We are developing an RetailPOS .net (windows) application.

One of the customer asks 'What will happen to current data being processed in the application when a power went off suddenly?', 'Will the application able to recover the unsaved data?'

I am wondering, how this feature can be included in the .net application?

Can some help me, what needs to be done for this?

+4  A: 

First, look into a UPS (un-interuptable power supply)

Second, look into creating persistent transactions, transactions that will save early and often, but not commit until you tell it to. This goes a little beyond the typical transactions in TSQL.

Neil N
A: 

PowerFailureException class will solve this. Actually just maintain power with a UPS. The only other option really is to maintain atomicity for database transactions.

Joe Philllips
+1  A: 

If it's a hard power-cut (like the battery removed on a laptop while unplugged), then there's not much you can do other than write to disk every. step. of. the. way. (Talk about a performance hit.) And also make sure that you have something recorded to let the application know when it starts back up what it was in the middle of doing before, so it can either continue, or retry the operation.

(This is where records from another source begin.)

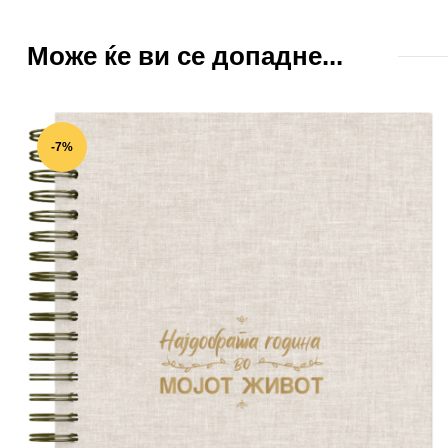
Може ќе ви се допадне...
-7%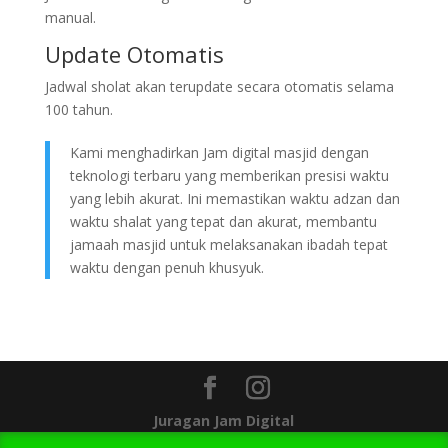
manual.
Update Otomatis
Jadwal sholat akan terupdate secara otomatis selama
100 tahun.
Kami menghadirkan Jam digital masjid dengan
teknologi terbaru yang memberikan presisi waktu
yang lebih akurat. Ini memastikan waktu adzan dan
waktu shalat yang tepat dan akurat, membantu
jamaah masjid untuk melaksanakan ibadah tepat
waktu dengan penuh khusyuk.
Juragan Jam Digital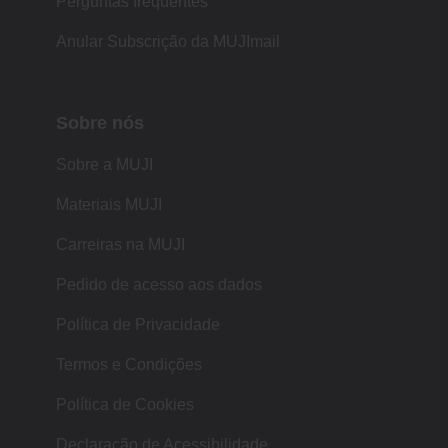
Perguntas frequentes
Anular Subscrição da MUJImail
Sobre nós
Sobre a MUJI
Materiais MUJI
Carreiras na MUJI
Pedido de acesso aos dados
Política de Privacidade
Termos e Condições
Política de Cookies
Declaração de Acessibilidade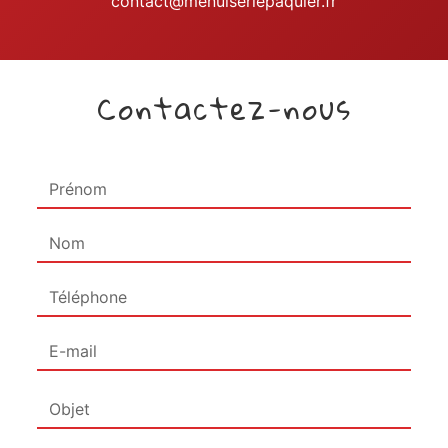
contact@menuiseriepaquier.fr
Contactez-nous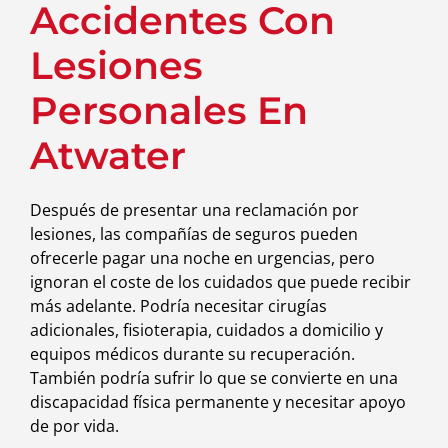
Accidentes Con
Lesiones
Personales En
Atwater
Después de presentar una reclamación por
lesiones, las compañías de seguros pueden
ofrecerle pagar una noche en urgencias, pero
ignoran el coste de los cuidados que puede recibir
más adelante. Podría necesitar cirugías
adicionales, fisioterapia, cuidados a domicilio y
equipos médicos durante su recuperación.
También podría sufrir lo que se convierte en una
discapacidad física permanente y necesitar apoyo
de por vida.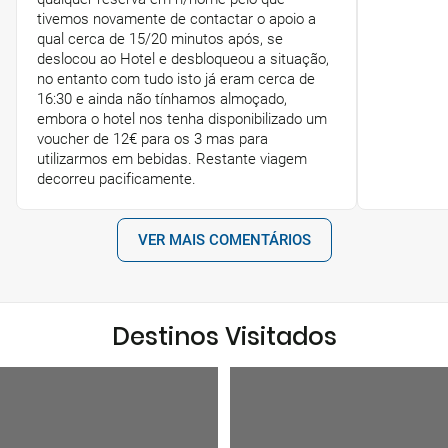
tivemos novamente de contactar o apoio a
qual cerca de 15/20 minutos após, se
deslocou ao Hotel e desbloqueou a situação,
no entanto com tudo isto já eram cerca de
16:30 e ainda não tínhamos almoçado,
embora o hotel nos tenha disponibilizado um
voucher de 12€ para os 3 mas para
utilizarmos em bebidas. Restante viagem
decorreu pacificamente.
VER MAIS COMENTÁRIOS
Destinos Visitados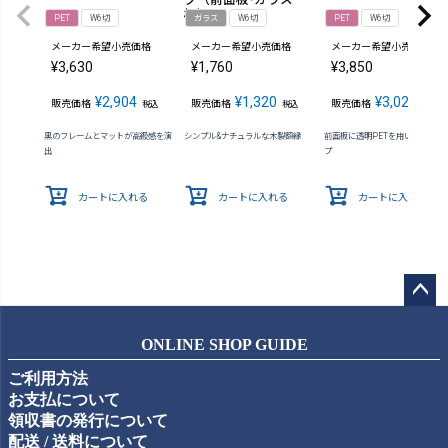
板）
PET
W6切
ガラス
W6切
PET
W6切
メーカー希望小売価格
メーカー希望小売価格
メーカー希望小売価格
¥
3,630
¥
1,760
¥
3,850
¥
2,904
¥
1,320
¥
3,025
販売価格
販売価格
販売価格
税込
税込
税込
黒のフレームとマットが高級感を演
シンプル&ナチュラルな木製額縁
前面板に透明PETを用いた軽量タ
出
プ
カートに入れる
カートに入れる
カートに入れる
ペー
ジト
ONLINE SHOP GUIDE
ップ
ご利用方法
へ
お支払について
領収書の発行について
配送 / 送料について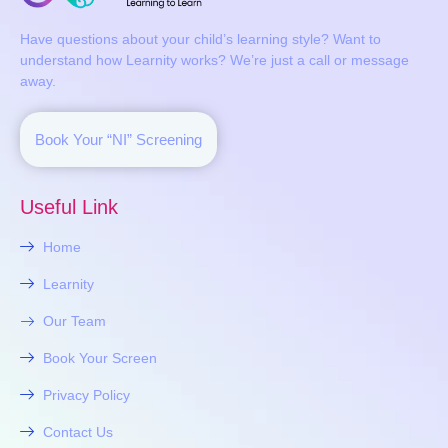
Have questions about your child’s learning style? Want to
understand how Learnity works? We’re just a call or message
away.
Book Your “NI” Screening
Useful Link
Home
Learnity
Our Team
Book Your Screen
Privacy Policy
Contact Us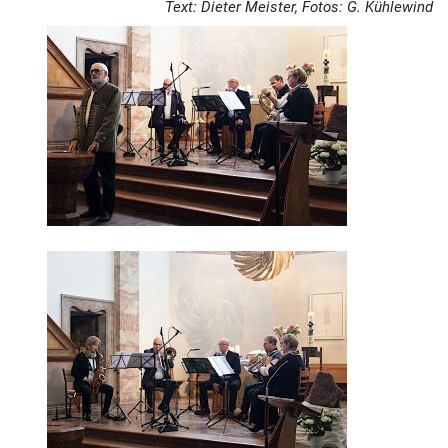
Text: Dieter Meister, Fotos: G. Kühlewind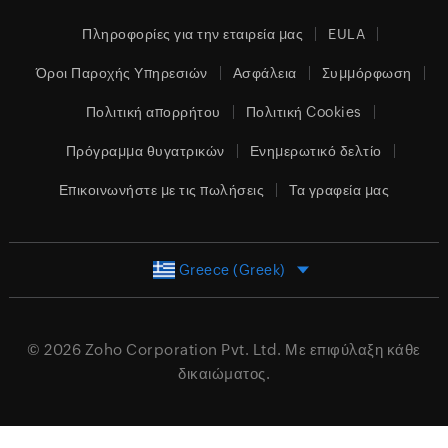
Πληροφορίες για την εταιρεία μας
EULA
Όροι Παροχής Υπηρεσιών
Ασφάλεια
Συμμόρφωση
Πολιτική απορρήτου
Πολιτική Cookies
Πρόγραμμα θυγατρικών
Ενημερωτικό δελτίο
Επικοινωνήστε με τις πωλήσεις
Τα γραφεία μας
Greece (Greek)
© 2026
Zoho Corporation Pvt. Ltd.
Με επιφύλαξη κάθε
δικαιώματος.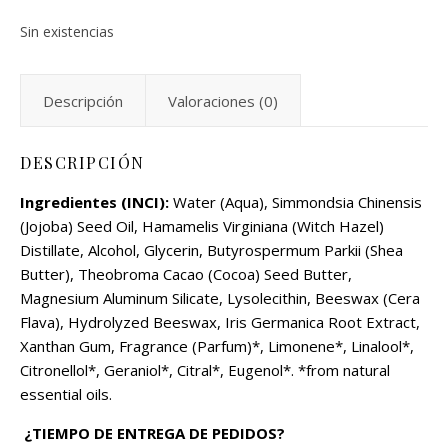
Sin existencias
Descripción
Valoraciones (0)
DESCRIPCIÓN
Ingredientes (INCI):
Water (Aqua), Simmondsia Chinensis
(Jojoba) Seed Oil, Hamamelis Virginiana (Witch Hazel)
Distillate, Alcohol, Glycerin, Butyrospermum Parkii (Shea
Butter), Theobroma Cacao (Cocoa) Seed Butter,
Magnesium Aluminum Silicate, Lysolecithin, Beeswax (Cera
Flava), Hydrolyzed Beeswax, Iris Germanica Root Extract,
Xanthan Gum, Fragrance (Parfum)*, Limonene*, Linalool*,
Citronellol*, Geraniol*, Citral*, Eugenol*. *from natural
essential oils.
¿TIEMPO DE ENTREGA DE PEDIDOS?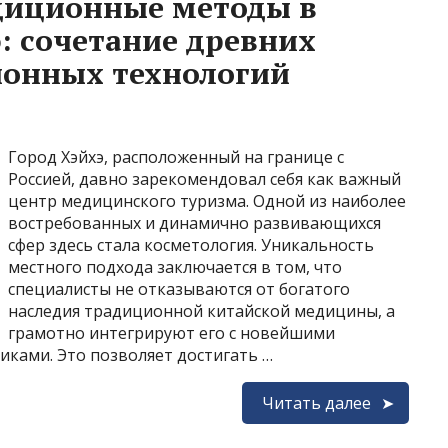
диционные методы в
: сочетание древних
ионных технологий
Город Хэйхэ, расположенный на границе с
Россией, давно зарекомендовал себя как важный
центр медицинского туризма. Одной из наиболее
востребованных и динамично развивающихся
сфер здесь стала косметология. Уникальность
местного подхода заключается в том, что
специалисты не отказываются от богатого
наследия традиционной китайской медицины, а
грамотно интегрируют его с новейшими
ками. Это позволяет достигать …
Читать далее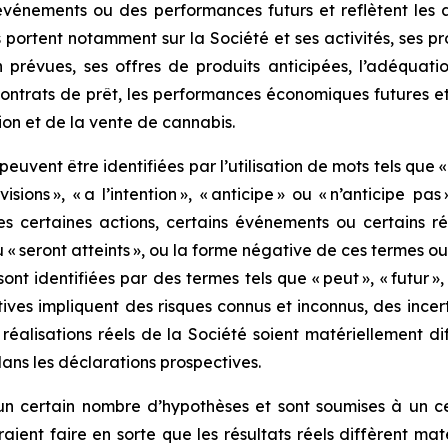
vénements ou des performances futurs et reflètent les at
portent notamment sur la Société et ses activités, ses pr
n prévues, ses offres de produits anticipées, l’adéquati
 contrats de prêt, les performances économiques futures e
ion et de la vente de cannabis.
uvent être identifiées par l’utilisation de mots tels que « pl
évisions », « a l’intention », « anticipe » ou « n’anticipe p
s certaines actions, certains événements ou certains résul
» ou « seront atteints », ou la forme négative de ces termes
 identifiées par des termes tels que « peut », « futur », « 
ives impliquent des risques connus et inconnus, des incert
s réalisations réels de la Société soient matériellement d
ans les déclarations prospectives.
un certain nombre d’hypothèses et sont soumises à un ce
aient faire en sorte que les résultats réels diffèrent ma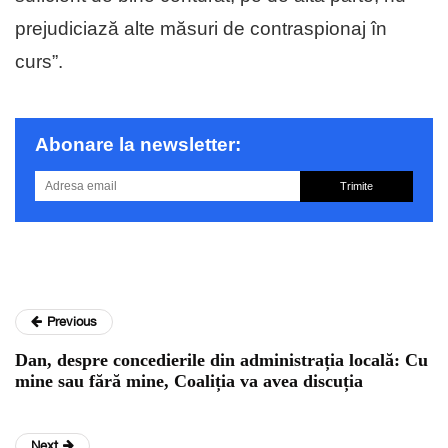
prejudiciază alte măsuri de contraspionaj în
curs”.
Abonare la newsletter:
Trimite
Previous
Dan, despre concedierile din administrația locală: Cu
mine sau fără mine, Coaliția va avea discuția
Next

If it's a power-cut, like the power button being pressed to shutdown/sleep/hibernate the computer, then listen for the SystemEvents.PowerModeChanged event and act accordingly.

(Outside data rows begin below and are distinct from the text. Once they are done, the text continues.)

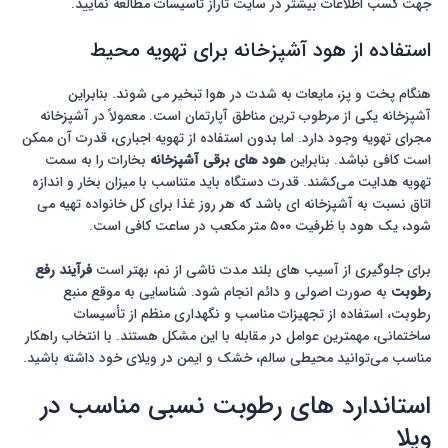
جهت کسب اطلاعات بیشتر در سایت تاراز تاسیسات مطالعه نمایید.
استفاده از هود آشپزخانه برای تهویه محیط
هنگام پخت و پز، مایعات به شدت در هوا تبخیر می شوند. بنابراین
آشپزخانه یکی از مرطوب ترین مناطق آپارتمان است. معمولاً در آشپزخانه
مجرای تهویه وجود دارد. اما بدون استفاده از تهویه اجباری، قدرت آن ممکن
است کافی نباشد. بنابراین
هود های برقی آشپزخانه
بخارات را به سمت
تهویه هدایت می‌کشند. قدرت دستگاه باید متناسب با میزان بخار و اندازه
اتاق نسبت به آشپزخانه ای باشد که هر روز غذا برای کل خانواده تهیه می
شود، یک هود با ظرفیت ۵۰۰ متر مکعب در ساعت کافی است.
برای جلوگیری از آسیب های بلند مدت ناشی از نم، بهتر است
فرآیند رفع
رطوبت
به صورت اصولی و دائم انجام شود. شناسایی به موقع منبع
رطوبت، استفاده از تجهیزات مناسب و نگهداری منظم از تأسیسات
ساختمانی، مهمترین عوامل در مقابله با این مشکل هستند. با انتخاب راهکار
مناسب می‌توانید محیطی سالم، خشک و ایمن در ویلای خود داشته باشید.
استاندارد های رطوبت نسبی مناسب در
ویلا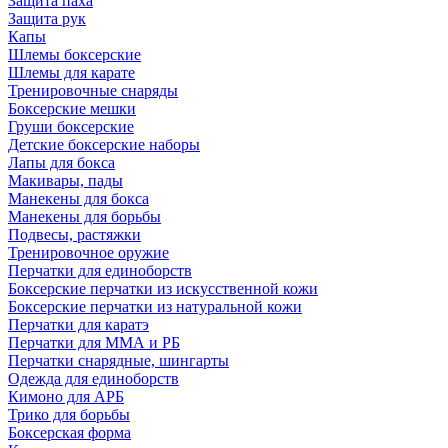
Защита паха
Защита рук
Капы
Шлемы боксерские
Шлемы для карате
Тренировочные снаряды
Боксерские мешки
Груши боксерские
Детские боксерские наборы
Лапы для бокса
Макивары, пады
Манекены для бокса
Манекены для борьбы
Подвесы, растяжки
Тренировочное оружие
Перчатки для единоборств
Боксерские перчатки из искусственной кожи
Боксерские перчатки из натуральной кожи
Перчатки для каратэ
Перчатки для ММА и РБ
Перчатки снарядные, шингарты
Одежда для единоборств
Кимоно для АРБ
Трико для борьбы
Боксерская форма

Lastly, make sure that if your data would be corrupted if halfway written to a database, make sure your database writes are atomic (either all the changes happen and are accepted, or none of them are).

Dylan Bennett
A: 

What you really want are atomic on disk transactions. There are many ways to perform these, but often times if you are using an existing database product it will be done for you.

If you rolled your own database or file formats, you have some work cut our for you depending on your file format.

Yann Ramin
+1  A: 

You can append the current information being received to the file system. It will be a performance hit, but will allow you to get back to the last item being captured.

When the application starts detect if there is a pending file, and provide the option to recover. Load the data saved in the file appropriately.

Once you have all the information, when you are doing the process that happens when paying, make sure to record any significant changes in the process atomically. If you are hitting external systems, record when you are initiating the operation and when it comes back right away. In the above there is always a window of time when it can fail, but you want to keep it as short as possible and to have enough information for the recovery processes. Worst case if the system can't automatically recover, you want it to have enough information to determine where in the process it stopped.